YOUR GOAL
Copy out precisely the line that holds "X173355000Y-34925000D01*" and all the lines following it in the data, up to and including the last one, and no others.

(Design files in text formats)
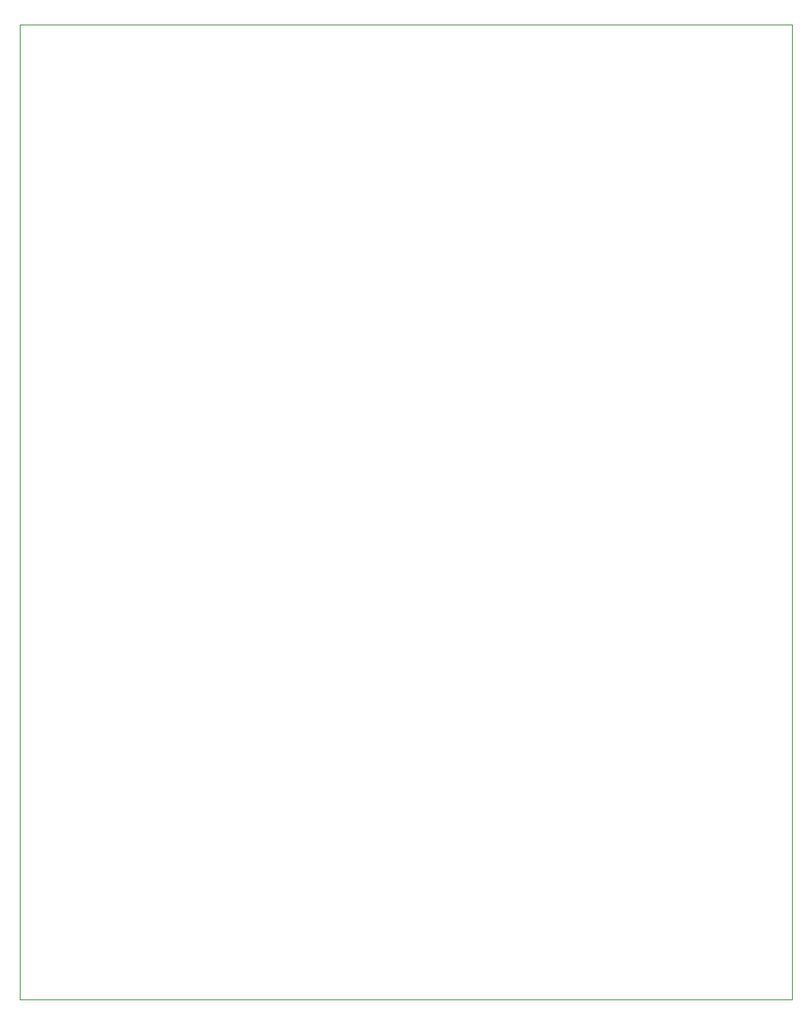
<source format=gbr>
G04 #@! TF.GenerationSoftware,KiCad,Pcbnew,5.1.4-e60b266~84~ubuntu18.04.1*
G04 #@! TF.CreationDate,2019-10-21T15:00:49-03:00*
G04 #@! TF.ProjectId,projetoDeee891,70726f6a-6574-46f4-9465-65653839312e,rev?*
G04 #@! TF.SameCoordinates,Original*
G04 #@! TF.FileFunction,Profile,NP*
%FSLAX46Y46*%
G04 Gerber Fmt 4.6, Leading zero omitted, Abs format (unit mm)*
G04 Created by KiCad (PCBNEW 5.1.4-e60b266~84~ubuntu18.04.1) date 2019-10-21 15:00:49*
%MOMM*%
%LPD*%
G04 APERTURE LIST*
%ADD10C,0.050000*%
G04 APERTURE END LIST*
D10*
X90805000Y-34925000D02*
X93345000Y-34925000D01*
X90805000Y-139065000D02*
X90805000Y-34925000D01*
X93345000Y-139065000D02*
X90805000Y-139065000D01*
X173355000Y-34925000D02*
X93345000Y-34925000D01*
X173355000Y-139065000D02*
X173355000Y-34925000D01*
X172085000Y-139065000D02*
X173355000Y-139065000D01*
X93345000Y-139065000D02*
X172085000Y-139065000D01*
M02*

</source>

TASK RESULT
X173355000Y-34925000D01*
X172085000Y-139065000D02*
X173355000Y-139065000D01*
X93345000Y-139065000D02*
X172085000Y-139065000D01*
M02*

</source>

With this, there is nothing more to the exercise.